◆ GIVEN INSTRUCTION A:
Rewrite the collection entries below, changing "scientific name" to "binomial name" and keeping everything else the same. Leave the pictures out of your answer.
◆ GIVEN INSTRUCTION B:
Write what comes next in the passage below on using Quarkus for Polaris development, picking up after its last sentence.

◆ SUPPLIED PASSAGE:
--------------------------------
Developer Productivity and Versatility
Quarkus provides a cohesive, full-stack framework with a rich ecosystem of extensions, enabling the Polaris community to focus on catalog features rather than assembling infrastructure plumbing.
Frictionless Development Experience: The live coding feature provides instant feedback during development, dramatically accelerating the inner development loop and enabling faster iteration on catalog capabilities and security enhancements.
Programming Model Flexibility: Quarkus supports three execution approaches: plain imperative code, reactive programming using the Mutiny API, and virtual threads (JDK 21+), allowing developers to choose the right model for each component. This versatility means Polaris developers can use familiar imperative patterns for simple management endpoints (such as health checks) while fully leveraging the reactive/non-blocking approach (with Mutiny or virtual threads) for high-concurrency, I/O-intensive catalog operations (such as metadata lookups and commits).
--------------------------------
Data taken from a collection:
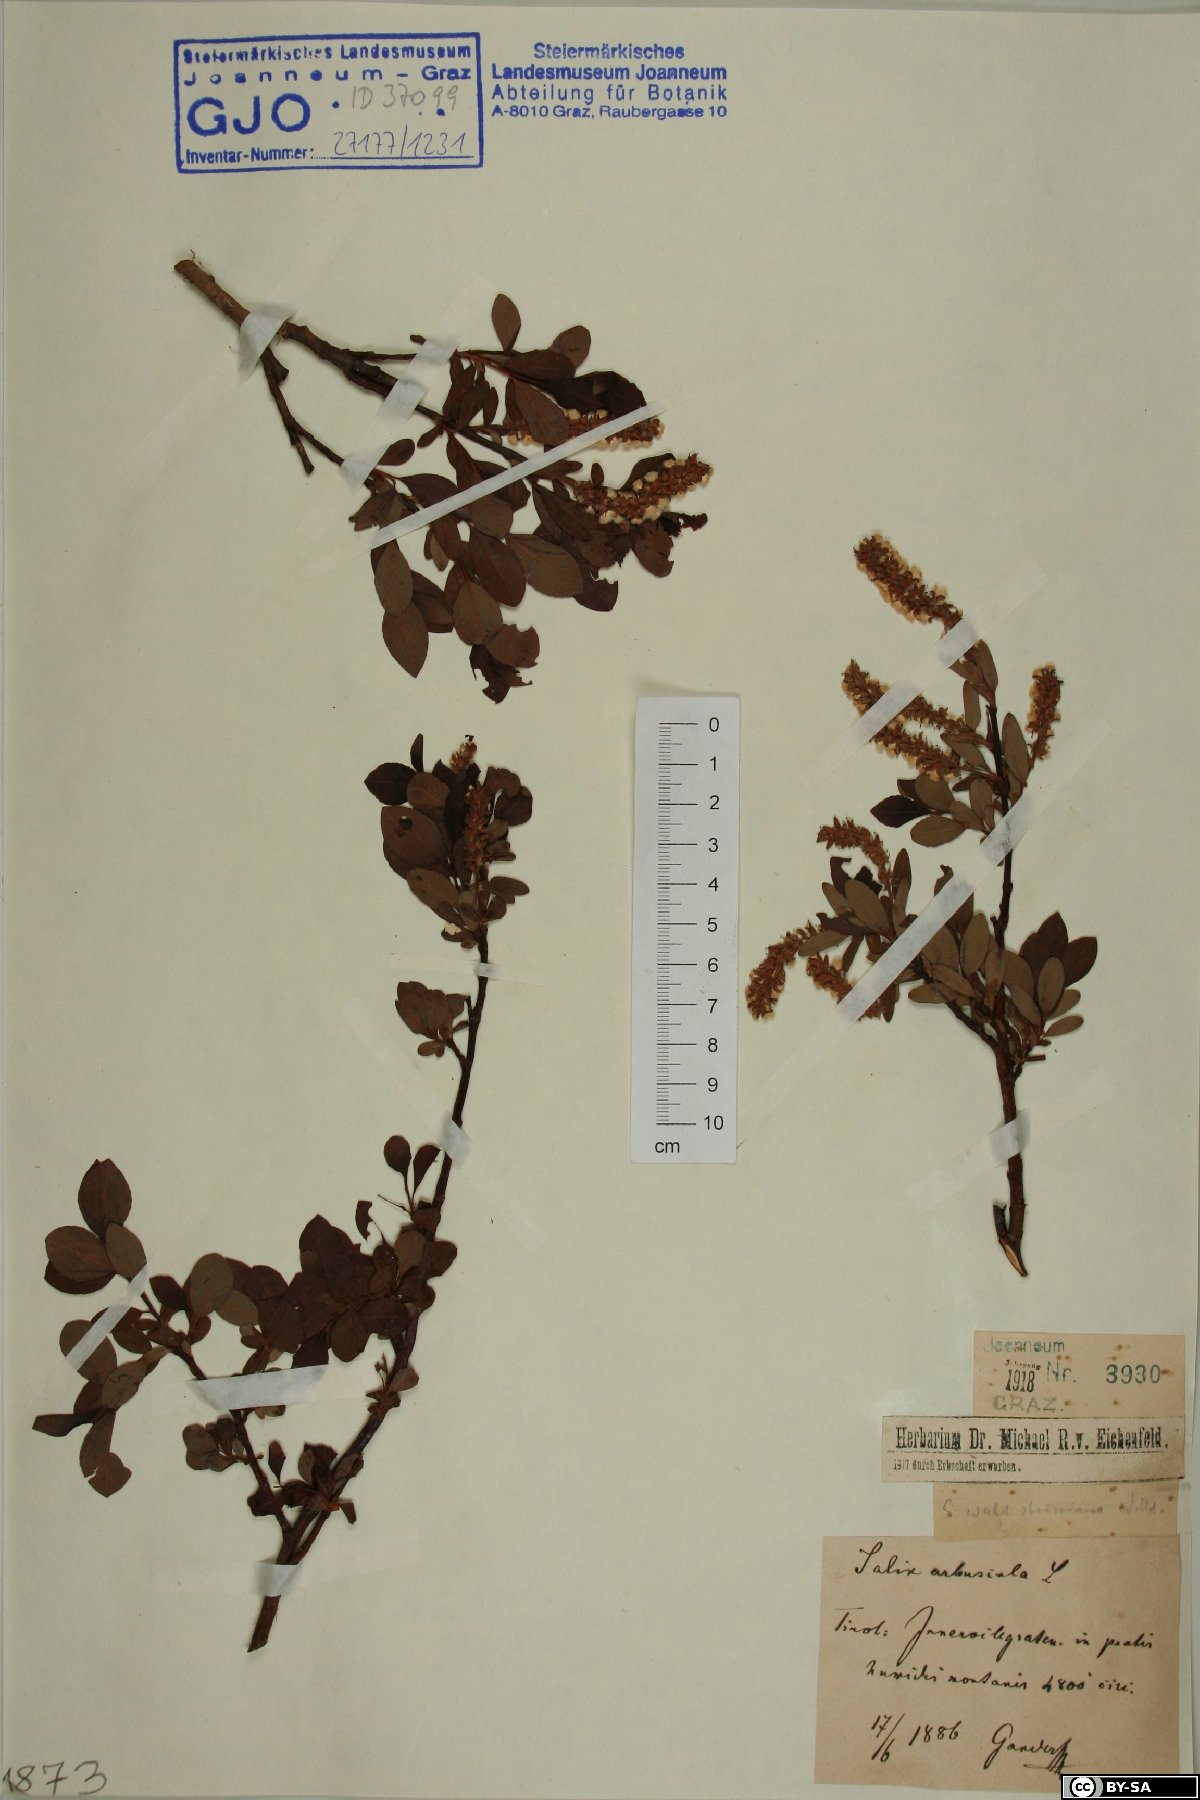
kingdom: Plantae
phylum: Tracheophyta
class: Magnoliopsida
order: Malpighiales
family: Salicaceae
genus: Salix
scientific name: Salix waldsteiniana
--------------------------------
◆ RESPONSE A:
kingdom: Plantae
phylum: Tracheophyta
class: Magnoliopsida
order: Malpighiales
family: Salicaceae
genus: Salix
binomial name: Salix waldsteiniana

◆ RESPONSE B:
Protocol Diversity: Native support for REST, gRPC, GraphQL, and message brokers (Kafka, RabbitMQ, Pulsar, Apache ActiveMQ) gives Polaris flexibility in how it exposes catalog APIs and integrates with the broader data ecosystem.
The Power of the Quarkiverse Ecosystem
Beyond the core framework, Quarkus offers access to the Quarkiverse, an ecosystem of hundreds of community-driven and vendor-supported extensions. Rather than building custom integrations, the Polaris team leverages battle-tested extensions for persistence (PostgreSQL, MongoDB), security (OIDC, OPA), and observability (OpenTelemetry, Micrometer), as the next section illustrates with concrete examples from the codebase.
How Polaris Leverages Quarkus
The true power of the Quarkus foundation becomes evident when examining how Apache Polaris leverages specific Quarkus features in its implementation. The catalog service integrates over 15 specialized extensions to deliver a production-ready, cloud-native Iceberg catalog. Here are a few examples of integration.
Reactive Request Processing with Quarkus REST
Polaris implements the Iceberg REST API using Quarkus REST, leveraging the Quarkus Reactive Core and SmallRye Mutiny to process thousands of concurrent metadata requests asynchronously without blocking threads.
Here’s the actual realm context resolver from the Polaris codebase:
@ServerRequestFilter(preMatching = true)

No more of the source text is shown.